Bunt und lustig ging es in der Langen Straße schon beim Aufstellen zu. „Erst bekommt man keine Leute für die Festwagen und dann sind sie plötzlich doch alle da“, wunderte sich Willy Jagielki. Das Erntefest wäre halt die fünfte Jahreszeit für die Bürger, so der Wremer. Auch viele Zuschauer aus den umliegenden Ortschaften und sogar aus Bremerhaven waren gekommen, um die bunte Pracht aus der Nähe zu bewundern. In diesem Jahr waren die geschmückten Festwagen, Fuß-, Fahrrad- und Bollerwagengruppen besonders gelungen. Organisiert von der Gemeinde, der Feuerwehr und den örtlichen Vereinen war das Erntefest wieder einmal ein voller Erfolg. Schon vor dem eigentlichen Beginn röhrte der Sound von überdimensionierten Boxen von den Festwagen. Drumherum quirlten Umzugsteilnehmer und Zuschauer bunt durcheinander. „So etwas habe ich hier im kühlen Norddeutschland ja überhaupt nicht erwartet“. Thomas Kuchem staunte nicht schlecht. „Wenn das hier kein Karneval ist, dann weiß ich es auch nicht“, so der Rheinländer kopfschüttelnd.

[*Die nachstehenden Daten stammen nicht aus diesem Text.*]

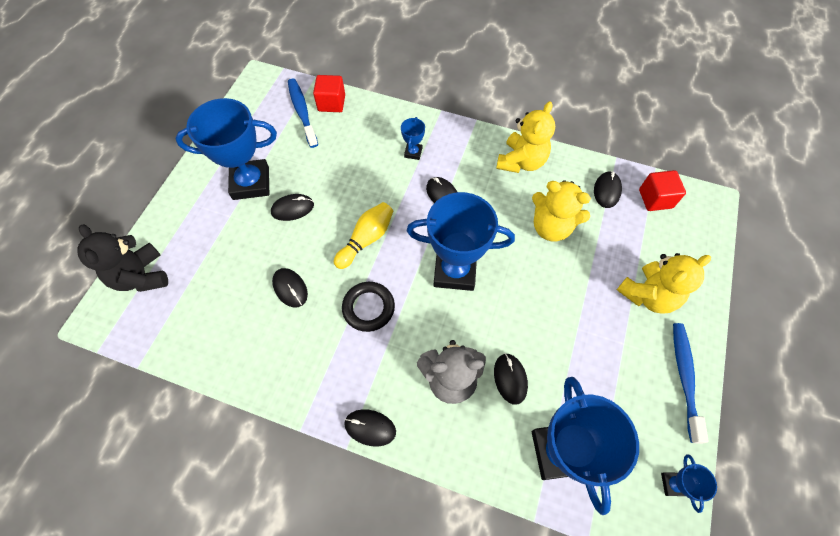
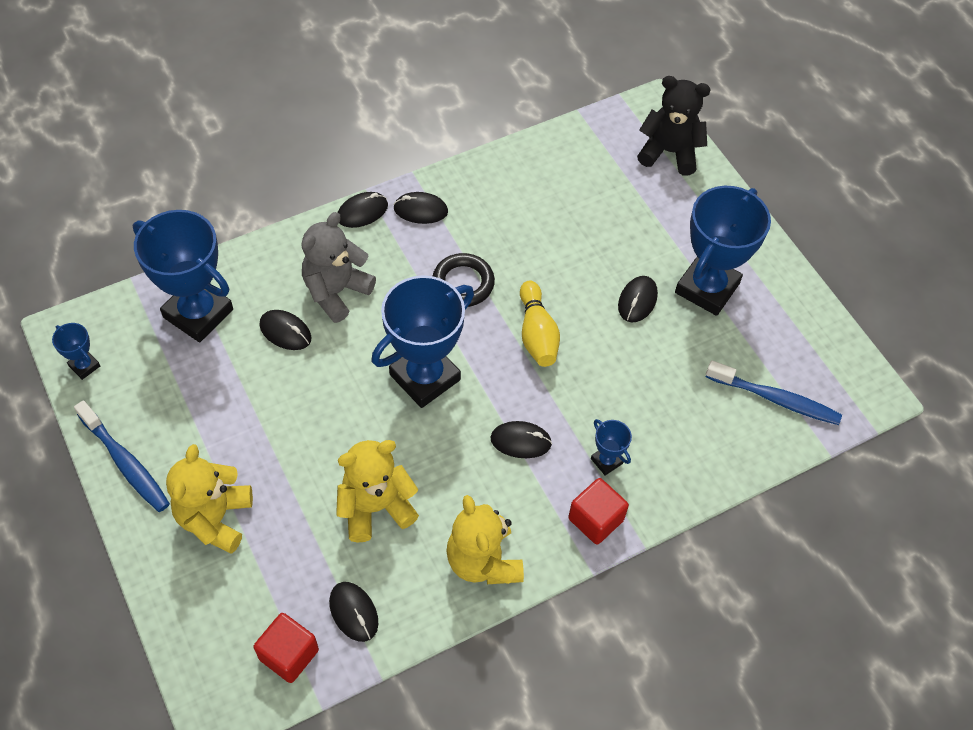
camera: 130 degrees right, 5 degrees down
black mouse [272,268,308,308] -> black mouse moved to [393,192,448,224]
red cube [313,75,345,112] -> red cube moved to [568,478,629,545]

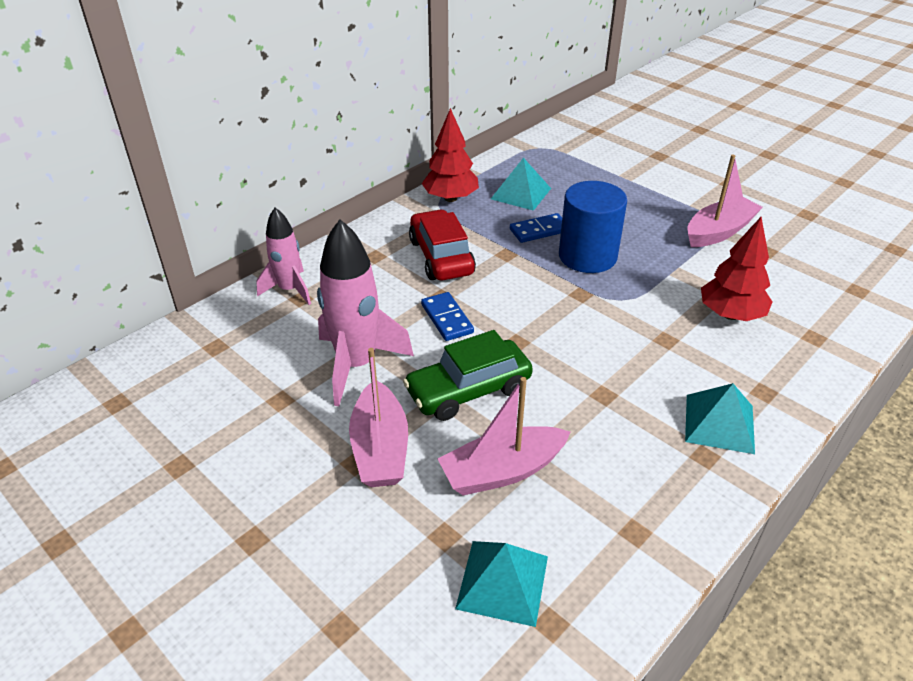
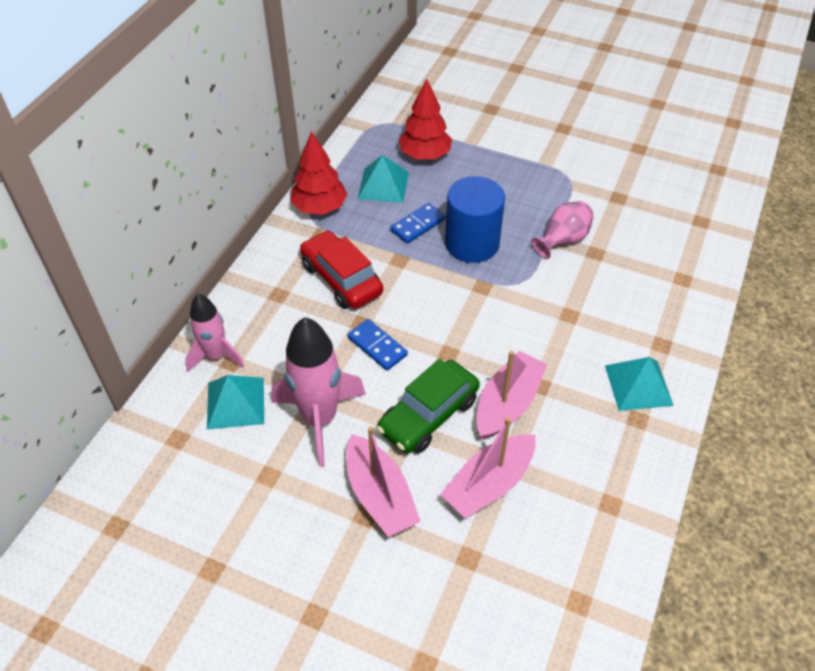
camera: 20 degrees left, 10 degrees up
turquoise pyramid [455,541,548,627] -> turquoise pyramid moved to [207,375,264,430]
pink boat [687,155,763,247] -> pink boat moved to [476,351,547,440]
red tree [701,217,772,321] -> red tree moved to [398,79,452,159]
none -> pink vase [531,201,594,259]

Viele zuschauer säumten die Wremer Straßen.
„Achtung, ein Geistertänzer kreuzt ihren Weg, halten sie sich bitte ganz rechts“, tönte es durch den Lautsprecher. Angeführt vom Spielmannszug Tuspo Surheide setzte sich dann der Zug in Bewegung. Bonbons und Schokotafeln für die Kinder aber auch Hochprozentiges für die erwachsenen Zuschauer wurden entlang der Strecke in rauen Mengen von den Wagen gereicht. Tolle Ideen, dazu viel handwerkliches Geschick und jeweils eine stilechte Besatzung ließ die Zeit des alten Wremer Krammarktes wieder auferstehen. Eines der aufwendigsten Stillleben hatte der Wremer Verkehrsverein kreiert. Sogar lebende Kaninchen und Enten bevölkerten den reich dekorierten Festwagen. Das bedeutete den vielumjubelten ersten Preis für das Ensemble. Auch die Nachbargemeinden nahmen am Umzug teil. Mulsum war sogar mit vier Themen vertreten. Besonders die TSV-Hexen kamen bei den Zuschauern gut an. Den zweiten Preis hat die Jury dem Festwagen des Seniorenheims Eden zugesprochen. Fast hatte man den Eindruck, dass ein uralter Ackerleiterwagen mit Holzspeichen durch die Dorfstraße fuhr. Und die kleinen flüssigen Muntermacher, die das Team des Seniorenheims freigiebig aus großen Spritzen verabreichte, waren auch sehr willkommen.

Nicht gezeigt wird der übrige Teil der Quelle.